Cuplikan Teks:
/---

Prognosis Pleuritis
Prognosis pleuritis dan nyeri dada pleuritik tergantung pada etiologi dan efektivitas terapi. Sindrom koroner akut, diseksi aorta, pneumotoraks, emboli paru memiliki morbiditas dan mortalitas yang tinggi apabila tidak segera diatasi.
Komplikasi
Komplikasi pleuritis dapat berupa efusi parapneumonik dan empyema yang dapat menyebabkan penebalan pleura atau fibrothorax. Apabila terjadi bilateral, defek compliance paru dapat terjadi. Kondisi dapat mengakibatkan trapped lung, pneumonia rekuren, dan penyebaran infeksi hematogen jika infeksi tidak dievakuasi dengan adekuat. Pasien menjadi kesulitan saat bernapas akibat pleura yang bersifat kaku sehingga terancam mengalami gagal napas.[1,7]
Efusi pleura dapat terjadi seiring dengan memberatnya inflamasi pada pleuritis. Cairan yang dihasilkan pleura saat pleuritis bertambah hingga tampak pada gambaran radiologi ketika mencapai 150-200 mL.[1,6]
Prognosis
Prognosis pleuritis tergantung pada penyebab yang mendasari dan efektivitas terapi. Pleuritis yang disebabkan mesotelioma berkaitan dengan penurunan angka kesintasan 5 tahun hingga 12%. Sementara itu, pleuritis yang telah menyebabkan komplikasi parapneumonic effusion atau empyema dapat meningkatkan mortalitas menjadi 30%. Pola makan, olahraga, dan pola tidur yang cukup untuk menjaga daya tahan tubuh.[1,6-8]
Prognosis Pleuritis Tuberkulosis (TB)

\---

Ketentuan Tugas:
A. Menurut teks tentang prognosis pleuritis, pada volume berapa cairan pleura mulai tampak pada gambaran radiologi?
B. Ringkas teks tentang prognosis pleuritis dalam dua kalimat.
C. Teruskan teks tentang prognosis pleuritis mulai dari bagian terakhirnya.
Data berikut merupakan bahan tersendiri yang terpisah dari teks tentang prognosis pleuritis.

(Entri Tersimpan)
/---

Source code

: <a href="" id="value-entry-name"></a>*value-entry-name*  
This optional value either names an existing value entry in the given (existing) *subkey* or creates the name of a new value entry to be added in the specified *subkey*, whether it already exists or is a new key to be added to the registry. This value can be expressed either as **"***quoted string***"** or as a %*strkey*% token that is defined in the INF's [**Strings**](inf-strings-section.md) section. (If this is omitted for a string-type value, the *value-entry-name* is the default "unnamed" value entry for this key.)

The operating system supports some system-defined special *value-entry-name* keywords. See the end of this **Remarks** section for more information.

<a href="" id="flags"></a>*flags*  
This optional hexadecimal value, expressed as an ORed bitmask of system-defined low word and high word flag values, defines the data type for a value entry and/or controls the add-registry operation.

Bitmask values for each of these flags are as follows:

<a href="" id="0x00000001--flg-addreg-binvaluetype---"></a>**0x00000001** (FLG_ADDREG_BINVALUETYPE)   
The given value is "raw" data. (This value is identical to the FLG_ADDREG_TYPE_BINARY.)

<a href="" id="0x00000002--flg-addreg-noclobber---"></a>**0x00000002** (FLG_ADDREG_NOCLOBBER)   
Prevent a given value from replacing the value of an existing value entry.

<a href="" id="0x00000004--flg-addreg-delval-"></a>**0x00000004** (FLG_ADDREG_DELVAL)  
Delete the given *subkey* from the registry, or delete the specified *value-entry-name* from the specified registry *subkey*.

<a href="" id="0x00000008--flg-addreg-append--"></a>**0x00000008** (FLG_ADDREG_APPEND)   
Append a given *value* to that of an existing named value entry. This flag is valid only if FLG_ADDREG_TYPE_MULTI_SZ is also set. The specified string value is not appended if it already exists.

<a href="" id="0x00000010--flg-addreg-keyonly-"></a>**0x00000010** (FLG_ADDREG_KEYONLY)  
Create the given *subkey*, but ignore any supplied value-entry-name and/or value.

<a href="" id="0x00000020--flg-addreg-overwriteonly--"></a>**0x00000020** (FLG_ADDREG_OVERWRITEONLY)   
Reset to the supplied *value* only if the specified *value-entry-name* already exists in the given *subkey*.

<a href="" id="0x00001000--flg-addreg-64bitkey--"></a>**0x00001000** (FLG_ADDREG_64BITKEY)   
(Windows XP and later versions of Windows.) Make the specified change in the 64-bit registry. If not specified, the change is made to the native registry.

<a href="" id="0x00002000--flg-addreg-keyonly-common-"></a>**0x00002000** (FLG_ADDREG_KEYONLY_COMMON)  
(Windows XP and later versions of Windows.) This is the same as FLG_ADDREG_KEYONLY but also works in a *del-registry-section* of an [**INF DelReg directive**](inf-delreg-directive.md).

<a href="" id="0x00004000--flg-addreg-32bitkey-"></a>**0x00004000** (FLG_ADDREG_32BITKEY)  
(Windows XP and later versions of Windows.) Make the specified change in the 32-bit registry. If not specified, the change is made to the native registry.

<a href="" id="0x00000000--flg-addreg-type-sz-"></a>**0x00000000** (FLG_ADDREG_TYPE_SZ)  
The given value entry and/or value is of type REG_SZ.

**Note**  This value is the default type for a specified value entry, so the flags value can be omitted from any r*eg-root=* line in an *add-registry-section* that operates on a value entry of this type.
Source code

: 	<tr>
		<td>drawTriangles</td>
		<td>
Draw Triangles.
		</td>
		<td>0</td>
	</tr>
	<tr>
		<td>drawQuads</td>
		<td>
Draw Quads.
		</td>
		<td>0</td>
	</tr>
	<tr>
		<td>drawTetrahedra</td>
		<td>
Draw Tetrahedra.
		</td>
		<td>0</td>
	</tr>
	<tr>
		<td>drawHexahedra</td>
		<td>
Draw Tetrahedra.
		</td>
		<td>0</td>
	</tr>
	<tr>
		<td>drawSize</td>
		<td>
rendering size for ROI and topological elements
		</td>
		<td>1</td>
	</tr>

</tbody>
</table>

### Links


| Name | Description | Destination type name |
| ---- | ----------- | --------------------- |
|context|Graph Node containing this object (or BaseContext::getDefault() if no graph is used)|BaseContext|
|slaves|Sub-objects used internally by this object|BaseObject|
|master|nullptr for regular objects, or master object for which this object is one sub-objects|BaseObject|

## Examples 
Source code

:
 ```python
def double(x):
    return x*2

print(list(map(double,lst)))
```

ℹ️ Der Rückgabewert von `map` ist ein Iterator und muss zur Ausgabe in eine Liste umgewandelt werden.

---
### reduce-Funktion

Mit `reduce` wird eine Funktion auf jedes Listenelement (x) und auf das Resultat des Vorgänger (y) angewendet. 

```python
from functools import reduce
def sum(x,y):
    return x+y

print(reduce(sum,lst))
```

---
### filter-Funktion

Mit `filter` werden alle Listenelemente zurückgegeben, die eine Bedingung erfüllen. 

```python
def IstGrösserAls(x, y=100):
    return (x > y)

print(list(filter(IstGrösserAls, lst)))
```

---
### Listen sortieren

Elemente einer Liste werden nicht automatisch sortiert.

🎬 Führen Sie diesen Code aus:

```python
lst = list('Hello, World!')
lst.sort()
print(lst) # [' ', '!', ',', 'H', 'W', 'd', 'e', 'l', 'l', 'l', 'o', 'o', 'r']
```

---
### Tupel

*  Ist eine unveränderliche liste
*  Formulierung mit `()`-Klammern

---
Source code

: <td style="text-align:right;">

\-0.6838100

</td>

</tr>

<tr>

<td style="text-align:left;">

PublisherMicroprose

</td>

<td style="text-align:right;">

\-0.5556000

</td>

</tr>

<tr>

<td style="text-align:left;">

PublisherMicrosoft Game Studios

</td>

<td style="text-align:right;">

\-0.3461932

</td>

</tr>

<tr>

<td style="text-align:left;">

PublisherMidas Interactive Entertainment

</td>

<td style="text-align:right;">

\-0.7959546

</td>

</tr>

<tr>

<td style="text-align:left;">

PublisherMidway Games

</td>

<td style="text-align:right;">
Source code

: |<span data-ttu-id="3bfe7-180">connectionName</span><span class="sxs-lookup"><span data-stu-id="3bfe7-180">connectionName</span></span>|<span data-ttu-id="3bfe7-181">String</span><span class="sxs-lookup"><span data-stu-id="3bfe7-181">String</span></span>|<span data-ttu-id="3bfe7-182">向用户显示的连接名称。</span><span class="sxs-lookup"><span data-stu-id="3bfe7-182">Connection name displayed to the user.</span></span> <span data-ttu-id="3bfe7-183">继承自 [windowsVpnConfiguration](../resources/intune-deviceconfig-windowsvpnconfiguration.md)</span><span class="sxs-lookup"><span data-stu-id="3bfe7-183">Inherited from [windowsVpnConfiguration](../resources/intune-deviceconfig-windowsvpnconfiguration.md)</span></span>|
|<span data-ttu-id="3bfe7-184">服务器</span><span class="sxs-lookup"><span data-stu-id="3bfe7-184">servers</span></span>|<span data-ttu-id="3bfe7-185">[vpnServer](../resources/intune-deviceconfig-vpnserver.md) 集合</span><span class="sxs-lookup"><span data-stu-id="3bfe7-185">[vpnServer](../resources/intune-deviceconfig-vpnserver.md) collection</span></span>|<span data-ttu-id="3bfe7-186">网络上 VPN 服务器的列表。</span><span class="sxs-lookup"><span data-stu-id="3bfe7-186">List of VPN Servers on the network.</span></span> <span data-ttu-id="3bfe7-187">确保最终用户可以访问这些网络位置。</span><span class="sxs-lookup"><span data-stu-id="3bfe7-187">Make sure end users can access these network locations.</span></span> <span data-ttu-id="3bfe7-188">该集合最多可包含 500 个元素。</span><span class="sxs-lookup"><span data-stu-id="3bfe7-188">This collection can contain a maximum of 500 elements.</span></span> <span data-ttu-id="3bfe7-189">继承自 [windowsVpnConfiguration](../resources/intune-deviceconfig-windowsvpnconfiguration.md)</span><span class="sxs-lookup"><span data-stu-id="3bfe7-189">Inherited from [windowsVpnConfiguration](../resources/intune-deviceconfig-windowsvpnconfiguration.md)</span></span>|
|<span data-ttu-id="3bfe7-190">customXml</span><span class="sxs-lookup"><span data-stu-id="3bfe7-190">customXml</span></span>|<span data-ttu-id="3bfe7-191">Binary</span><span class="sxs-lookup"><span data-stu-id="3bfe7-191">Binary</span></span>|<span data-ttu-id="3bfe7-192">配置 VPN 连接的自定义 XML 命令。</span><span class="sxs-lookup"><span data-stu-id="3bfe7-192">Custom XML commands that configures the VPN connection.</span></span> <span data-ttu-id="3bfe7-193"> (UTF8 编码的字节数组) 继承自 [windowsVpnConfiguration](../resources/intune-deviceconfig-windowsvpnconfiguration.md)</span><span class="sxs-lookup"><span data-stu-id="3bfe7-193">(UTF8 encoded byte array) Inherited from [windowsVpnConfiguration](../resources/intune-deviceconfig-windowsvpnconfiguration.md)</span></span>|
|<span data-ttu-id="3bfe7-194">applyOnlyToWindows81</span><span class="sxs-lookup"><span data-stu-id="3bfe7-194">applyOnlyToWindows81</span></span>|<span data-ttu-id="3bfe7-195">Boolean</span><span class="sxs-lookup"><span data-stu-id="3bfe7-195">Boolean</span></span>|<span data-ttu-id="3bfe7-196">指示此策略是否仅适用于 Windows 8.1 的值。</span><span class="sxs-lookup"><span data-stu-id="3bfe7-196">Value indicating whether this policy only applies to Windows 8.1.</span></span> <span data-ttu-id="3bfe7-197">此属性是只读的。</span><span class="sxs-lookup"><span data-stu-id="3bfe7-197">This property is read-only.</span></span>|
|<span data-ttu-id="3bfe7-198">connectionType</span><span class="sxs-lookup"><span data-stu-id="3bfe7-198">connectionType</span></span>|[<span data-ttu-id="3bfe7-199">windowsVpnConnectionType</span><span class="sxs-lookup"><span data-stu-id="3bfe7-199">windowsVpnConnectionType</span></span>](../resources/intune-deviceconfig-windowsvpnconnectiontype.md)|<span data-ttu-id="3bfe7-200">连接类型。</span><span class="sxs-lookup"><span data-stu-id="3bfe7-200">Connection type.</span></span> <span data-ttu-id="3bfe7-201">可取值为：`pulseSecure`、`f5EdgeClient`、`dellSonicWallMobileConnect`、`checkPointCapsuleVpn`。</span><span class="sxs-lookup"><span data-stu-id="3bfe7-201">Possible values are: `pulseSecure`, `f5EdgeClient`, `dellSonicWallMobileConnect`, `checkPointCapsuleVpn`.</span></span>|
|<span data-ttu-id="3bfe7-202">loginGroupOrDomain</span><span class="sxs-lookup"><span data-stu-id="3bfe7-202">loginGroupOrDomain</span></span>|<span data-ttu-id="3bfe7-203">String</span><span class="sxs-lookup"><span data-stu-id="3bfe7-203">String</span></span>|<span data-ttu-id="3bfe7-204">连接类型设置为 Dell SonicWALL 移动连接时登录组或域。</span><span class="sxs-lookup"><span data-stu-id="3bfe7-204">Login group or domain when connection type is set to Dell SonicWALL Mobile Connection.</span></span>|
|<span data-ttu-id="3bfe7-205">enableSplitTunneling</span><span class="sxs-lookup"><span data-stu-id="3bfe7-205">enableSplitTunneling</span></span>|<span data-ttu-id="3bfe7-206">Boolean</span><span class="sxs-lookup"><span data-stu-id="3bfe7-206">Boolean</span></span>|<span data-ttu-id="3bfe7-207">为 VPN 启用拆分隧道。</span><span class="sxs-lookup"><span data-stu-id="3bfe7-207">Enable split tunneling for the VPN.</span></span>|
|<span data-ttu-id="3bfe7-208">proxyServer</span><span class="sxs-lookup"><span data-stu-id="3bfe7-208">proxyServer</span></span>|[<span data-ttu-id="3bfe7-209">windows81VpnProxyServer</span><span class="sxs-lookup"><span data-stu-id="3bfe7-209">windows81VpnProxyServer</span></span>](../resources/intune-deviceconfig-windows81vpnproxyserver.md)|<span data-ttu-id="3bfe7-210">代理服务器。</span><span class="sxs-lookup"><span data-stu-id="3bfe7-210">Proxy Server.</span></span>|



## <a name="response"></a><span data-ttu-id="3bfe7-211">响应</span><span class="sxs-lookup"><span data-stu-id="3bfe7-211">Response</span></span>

\---

Jawaban yang Diharapkan:
A. Pada volume 150-200 mL.

B. Komplikasi pleuritis dapat berupa efusi parapneumonik dan empyema yang menyebabkan penebalan pleura atau fibrothorax, sehingga pleura menjadi kaku dan pasien terancam mengalami gagal napas. Prognosisnya bergantung pada penyebab dan efektivitas terapi: pleuritis akibat mesotelioma menurunkan angka kesintasan 5 tahun hingga 12%, sedangkan pleuritis dengan komplikasi efusi parapneumonik atau empyema dapat meningkatkan mortalitas menjadi 30%.

C.
Pada kebanyakan pasien dengan pleuritis tuberkulosis, yang merupakan salah satu penyebab utama pleuritis di Indonesia, suhu tubuh menjadi normal dalam waktu dua minggu setelah pengobatan yang tepat dan cairan pleura diresorpsi dalam waktu enam minggu. Namun, pada beberapa pasien, demam dapat bertahan hingga dua bulan, dan resorpsi cairan dapat memakan waktu hingga empat bulan. Penebalan pleura residual dapat terjadi pada hingga 50%.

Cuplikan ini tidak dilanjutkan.